DNR firefighters have already conducted two prescribed burns this year, in the Sinlahekin Wildlife Area in March and near Springdale in May. More are on the way, though they may not come until the fall because of an especially wet April and rainy start to May.
Much of the state is still experiencing drought conditions, though, which add to wildfire risk in the hotter, drier months.
"Eighty percent of our fires are started by humans," Franz cautions, with or without prescribed burning. "People need to realize that the landscape throughout the state is drying sooner and staying drier longer, which makes it more prone to fires."
2021 VS 2022
Here's the good news: This year's fire season is already off to a slower start than in 2021.
Franz says there were more than 200 fires in April 2021 alone, an unprecedented number what one of the state's wetter months. This year, there were just about 45 fires in April.
"That doesn't mean we're out of the clear," she adds. "We will likely see [drier, more fire-prone conditions] as we move into June and July... [and] we'll see an increased number of fires."
The more we get, the shorter the fire season is likely to be. But there is a downside to all the rain Washington has had so far this year, too.
Franz says more rain yields longer grasses, which then turns to fuel for fires when they dry out around July and August.
It's a complicated system — one that requires humans to work with more closely with nature.
"Unfortunately, for the past 25-plus years, our forests have not been in a healthy state," Franz says. "And it's now our responsibility to get them there, so they can fight these fires on their own."
CRITICAL FOR 'OUR BEARS, OUR BIRDS, AND OUR SALMON'
While forests and wildlife have lived with fire long before humans got involved, increasingly devastating fire seasons have left a mark on them, too.
Consider the prescribed burn near Springdale earlier this month. The Spokesman-Review reports that will help ponderosa pines that actually need fire to maintain the natural order of things. Andrew Stenbeck, a regional manager with DNR, told the paper more Douglas fir have grown in the area because it's missed about 10 low-intensity fires over the years.

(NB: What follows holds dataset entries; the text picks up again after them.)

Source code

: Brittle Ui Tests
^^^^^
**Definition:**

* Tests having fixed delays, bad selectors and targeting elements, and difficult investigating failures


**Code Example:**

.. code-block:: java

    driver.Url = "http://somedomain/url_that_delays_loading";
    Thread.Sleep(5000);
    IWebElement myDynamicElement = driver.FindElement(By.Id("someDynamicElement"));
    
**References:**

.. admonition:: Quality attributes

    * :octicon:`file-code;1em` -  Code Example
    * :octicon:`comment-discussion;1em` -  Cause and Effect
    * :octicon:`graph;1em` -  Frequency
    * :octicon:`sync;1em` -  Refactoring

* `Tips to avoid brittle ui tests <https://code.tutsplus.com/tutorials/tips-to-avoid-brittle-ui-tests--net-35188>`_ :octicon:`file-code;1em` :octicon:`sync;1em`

So, when DNR firefighters begin the work of prescribed burning in an area, they're not only considering the safety of nearby communities but also the critical species that depend on the forests.
"We know that when fire is burning at the intensity and the size and the pace and scale that we've seen, these 100,000-plus-acre fires, it destroys everything in its way," Franz says. "Not only our homes and our communities but also the critical fish and wildlife that depend on it. Our bears, our birds and our salmon."
Prescribed burns give DNR the chance to take those forest residents into consideration and do what they can to protect them.
Franz saw this for herself recently in Skamania County, where DNR workers were removing diseased trees and thinning out smaller forest growth. As they worked, they came across a mama bear and her two cubs in a small den she'd dug under a tree. The workers were then able to work around the burrowed family to keep their den protected from fire.
Franz recalls two black bear cubs who were not so lucky last year.
The pair suffered burns on their paws in the Twenty-Five Mile Fire near Lake Chelan and the Cedar Creek Fire near Winthrop. The burns turned the pads of their toes a bright, angry red.
"This is the hard part: Some people are afraid of ... prescribed fire and smoke in the air," Franz says. "My belief is the more we can control it on our terms and on our time ... [the impacts] are going to be far more beneficial than if we don't do anything."